70+ Organizations Oppose CARB Chair Mary Nichols for EPA

For Immediate Release

December 3, 2020

70+ Organizations Oppose CARB Chair Mary Nichols for EPA

Nichols’ signature programs created ‘environmental sacrifice zones’

WASHINGTON – Over 70 organizations, led by California-based environmental justice groups, sent a letter to President-Elect Biden on Tuesday urging him to reject Mary Nichols as a prospective nominee to head the Environmental Protection Agency.  Nichols has served as the Chair of the California Air Resources Board (CARB) since 2007.

During the campaign, the Biden-Harris campaign made environmental justice a core part of their climate plan, recognizing that “environmental policy decisions of the past have failed communities of color.” With Ms. Nichols identified as a candidate for EPA Administrator, California environmental justice communities are now holding the President and Vice-President to their word, asserting that Nichols is incompatible with their campaign promise to ensure that communities burdened by pollution would benefit from a transition to clean energy.

During her tenure as CARB Chair, Nichols has been known for pushing market-based approaches to the climate crisis at the expense of the health and well-being of California’s communities of color, who suffer from some of the deadliest air in the country. The California groups’ letter outlines examples of how Nichols has disregarded environmental justice during her tenure.

“As CARB Chair for well over ten years, Mary Nichols had a unique opportunity and responsibility to address generations of environmental injustice in California, as she was urged by community members time and time again. Regrettably, over the years she instead dismissed petitions of frontline communities aimed at both improving their environmental health and preventing further harms from pollution and the climate crisis,” said Gladys Limón, Executive Director of the California Environmental Justice Alliance (CEJA). “As demands for racial justice heighten, COVID-19 races through historically redlined neighborhoods, and big polluters continue to fuel the climate crisis, we need an EPA leader who will partner with frontline communities to advance truly equitable solutions that center the well-being of people, not industries.”

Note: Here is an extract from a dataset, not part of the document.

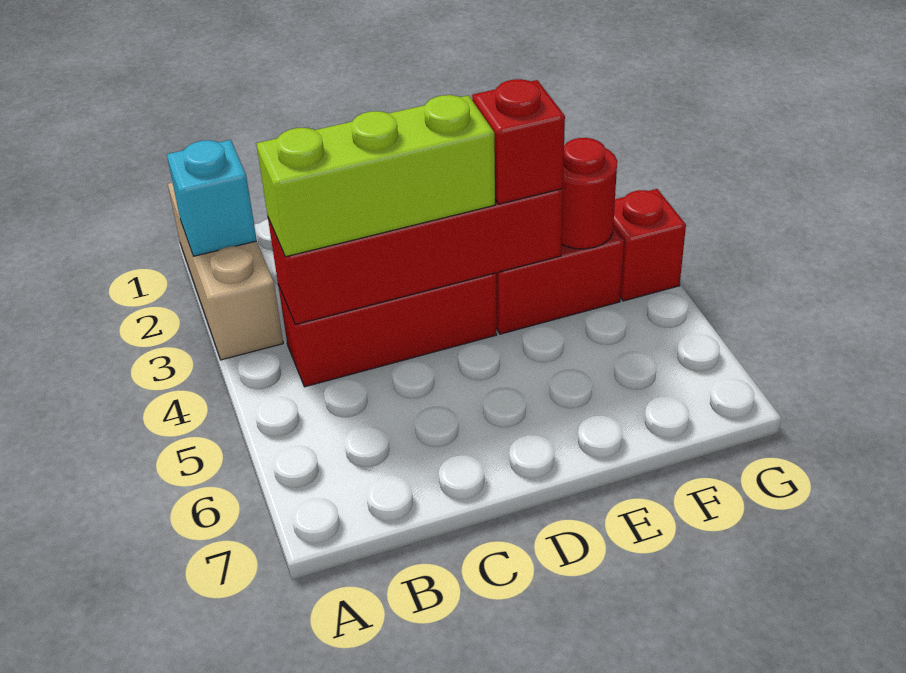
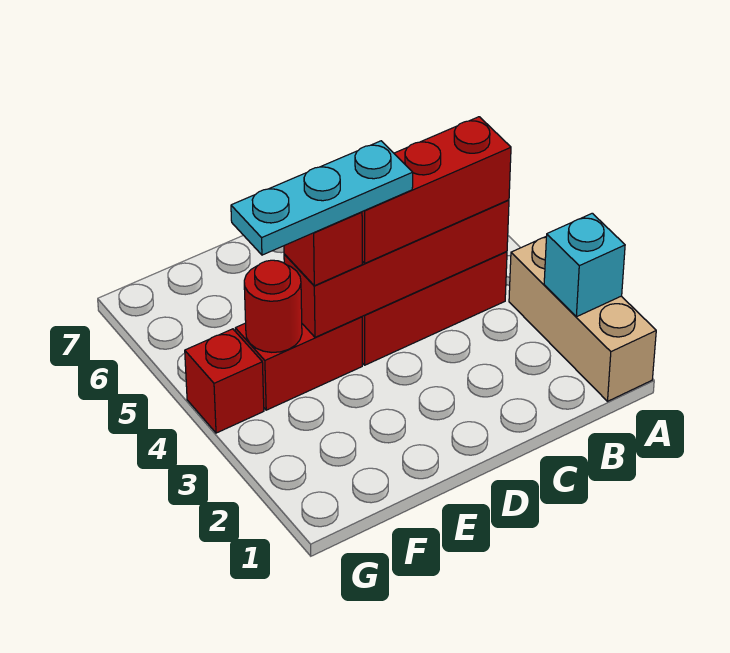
lime 1x3 brick [256,95,495,257] -> red 1x3 brick [362,117,511,263]
none -> cyan 1x3 plate [231,141,413,255]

Nichols’ signature cap-and-trade program created a market for big polluters to buy and sell pollution allowances at just $15 per ton. The program is failing to meet its own emissions reduction targets and has increased pollution from the oil and gas industry.

“Mary Nichols’ cap-and-trade program turned working class communities of color into environmental sacrifice zones,” said Miya Yoshitani, Executive Director of Asian Pacific Environmental Network (APEN). “Nichols’ approach left gaping loopholes for industrial polluters to continue to pollute for profit, and increased pollution burdens on the communities living alongside refineries, oil and gas wells, and dirty power plants. President Biden must learn from California’s failures and appoint an EPA leader who will work with us to lead a just transition away from an economy based on profit and pollution and toward an economy where all of us can thrive.”

As the Biden transition team considers candidates for the EPA Administrator position, environmental justice groups are calling on the Biden team to engage frontline communities in making decisions that will have direct impacts on their lives.

“We need to see that President Biden’s commitment to environmental justice goes beyond campaign promises,” said Mari Rose Taruc, who was one of several signatories on the letter who served on the CARB’s Environmental Justice Advisory Committee. “In the coming days and throughout the next four years, the Biden administration will need to deeply engage with and prioritize the wellbeing of working class, Black, Indigenous and communities of color in order to address environmental racism. That starts with listening to the communities most harmed by the fossil fuel industry and appointing leaders who will put the interests of environmental justice ahead of fossil fuel executives.”